Fiamme Gialle is a professional team within the Italian military police and the head coach is Antonio Ciano, a judoka who fought his own world championships back in 2009, in Rotterdam. Hard work, team spirit and the internal fire to win characterise the whole team and in Budapest this has been a recipe for success. Antonio Ciano was in the hotseat for both champions and now reflects on the day 6 result.
“In the final it was all about tactics and how we managed them between us. Before the match, we planned the tactics to be able to open the situation for Alice to apply her tokui-waza but Olek was so well prepared and so our plan wasn’t as positive as we though and it couldn’t work.
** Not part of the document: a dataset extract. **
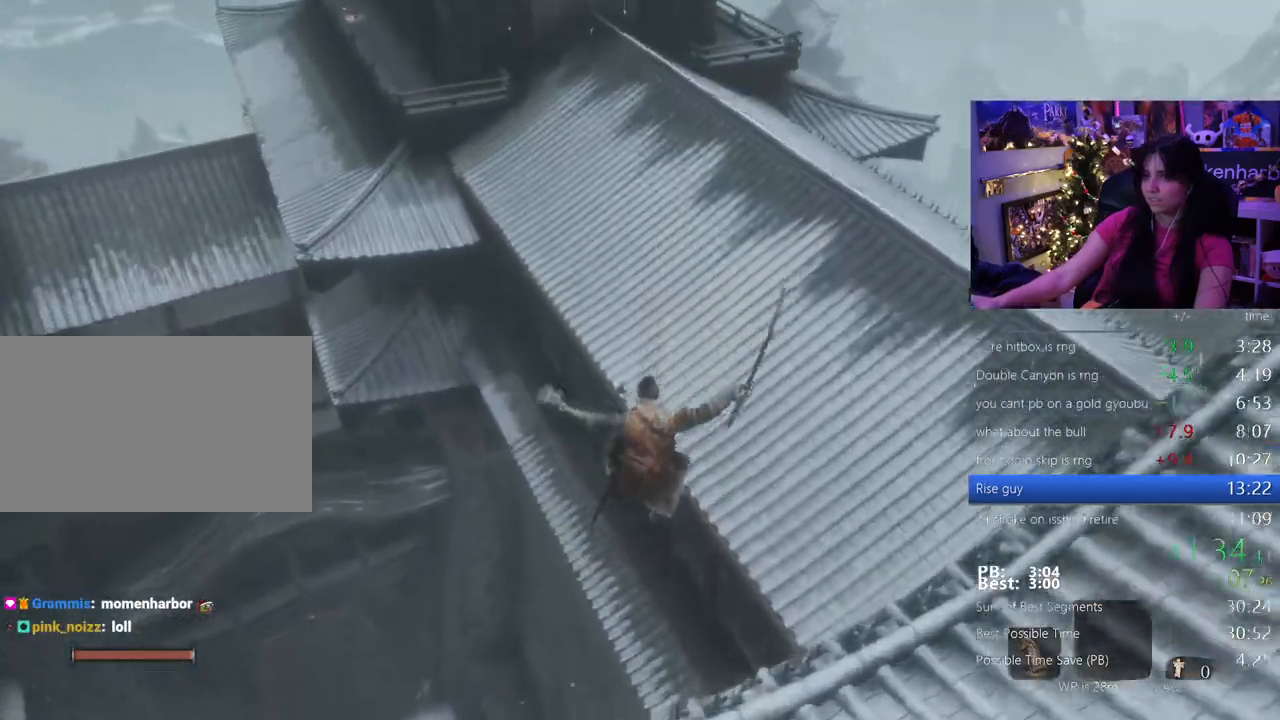
{"keys": ["shift", "w"], "mouse": [], "events": [[83, "f", "up"], [117, "w", "up"], [450, "shift", "down"], [450, "w", "down"]]}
We had to work differently and change the mentality.”
There was a moment in the fight when Bellandi seemed blocked and couldn’t find her rhythm. Ciano had to analyse it and make a new plan, in the moment, an instant decision to change tactics. “I know she has pride and really wants to win. I said ‘if you want to win, you must stand up but if you want to lose just go, we go home.’ When they stopped for a minute for medical treatment, I had to make her look at me. ‘You can’t lose this match, you will remember it for all your life. Remember your last match against Wagner, another German athlete, last year, with the same thing? Not now! You are doing the same but you can win this time if you don’t do the same. Come on, choose! she looked at me and said ‘ok’ and her face said she understood. I told her technical things too, ‘Don’t throw left, only right.’ Olek was waiting for left attacks and it was dangerous for Alice to get penalties for false attacks.”
How have you reached this point of deep understanding with her?
“She has a lot of faith, this is first. We live every day together between home and the police training centre, when she trains twice per day. We have Scutto and others there. We speak about all things and she knows me as much as I know her. Our roles are clear too; she knows I am the coach and she is the athlete and that together we are complete. The secret is the understanding. It was only at the beginning of 2025 that she told me she wanted to win this. With trust and planning and faith, we worked together to reach this point."
"To be honest, she didn’t want to plan in advance or to compete before we came to Hungary. I thought she needed something else first but she didn’t want it. She said she wanted to start focusing once she arrives in Budapest. It was really tough for me to agree so I had to do all the planning behind her and make sure she could train how she wanted to. I believed she needed focus sooner but she was adamant. In the end, I learned to work a different way with her. She taught me a lot. She said she would be ready and she was ready! She found the fire for herself and this is the right way.”
The athlete-coach relationship is a huge part of elite sport, especially at the high performance end of the spectrum. Bellandi and Ciano have got it right, Scutto and Ciano have got it right. One week, 1 coach, 2 world champions! Wow!